Micro-Sliced Virtual Processors to Hide the Effect of Discontinuous CPU Availability for Consolidated Systems

Although time-sharing CPUs has been an essential technique to virtualize CPUs for threads and virtual machines, most of the commercial operating systems and hyper visors maintain relatively coarse-grained time slices to mitigate the costs of context switching. However, the proliferation of system virtualization poses a new challenge for the coarse-grained time sharing techniques, since operating systems are running on virtual CPUs. The current system stack was designed under the assumption that operating systems can seize CPU resources at any moment. However, for the guest operating system on a virtual machine (VM), such assumption cannot be guaranteed, since virtual CPUs of VMs share limited physical cores. Due to the time-sharing of physical cores, the execution of a virtual CPU is not contiguous, with a gap between the virtual and real time spaces. Such a virtual time discontinuity problem leads to significant inefficiency for lock and interrupt handling, which rely on the immediate availability of CPUs whenever the operating system requires computation. This paper investigates the impact of virtual time discontinuity problem for lock and interrupt handling in guest operating systems.

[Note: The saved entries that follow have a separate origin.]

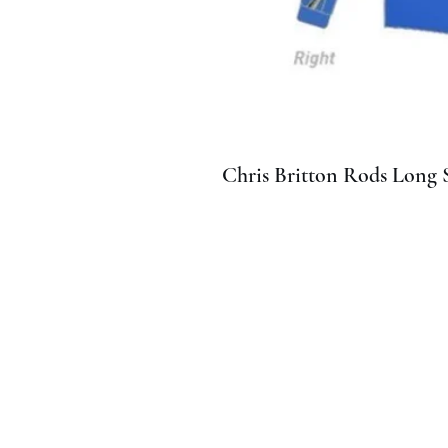
Chris Britton Rods Long S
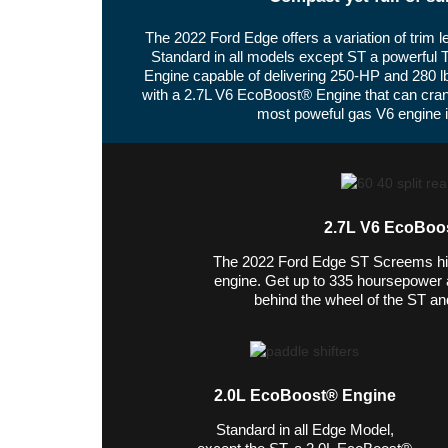
The 2022 Ford Edge offers a variation of trim 
Standard in all models except ST a powerful 
Engine capable of delivering 250-HP and 280 l
with a 2.7L V6 EcoBoost® Engine that can cra
most poweful gas V6 engine in
2.7L V6 EcoBoo
The 2022 Ford Edge ST Screems hi
engine. Get up to 335 hoursepower an
behind the wheel of the ST and
2.0L EcoBoost® Engine
Standard in all Edge Model,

To reduce the gap between virtual and physical time spaces, the paper proposes to shorten time slices for CPU virtualization to reduce scheduling latencies of virtual CPUs. However, shortening time slices may lead to the increased overhead of context switching costs across virtual machines. We explore the design space of architectural solutions to reduce context switching overheads with low-cost context-aware cache insertion policies combined with a state-of-the-art context prefetcher.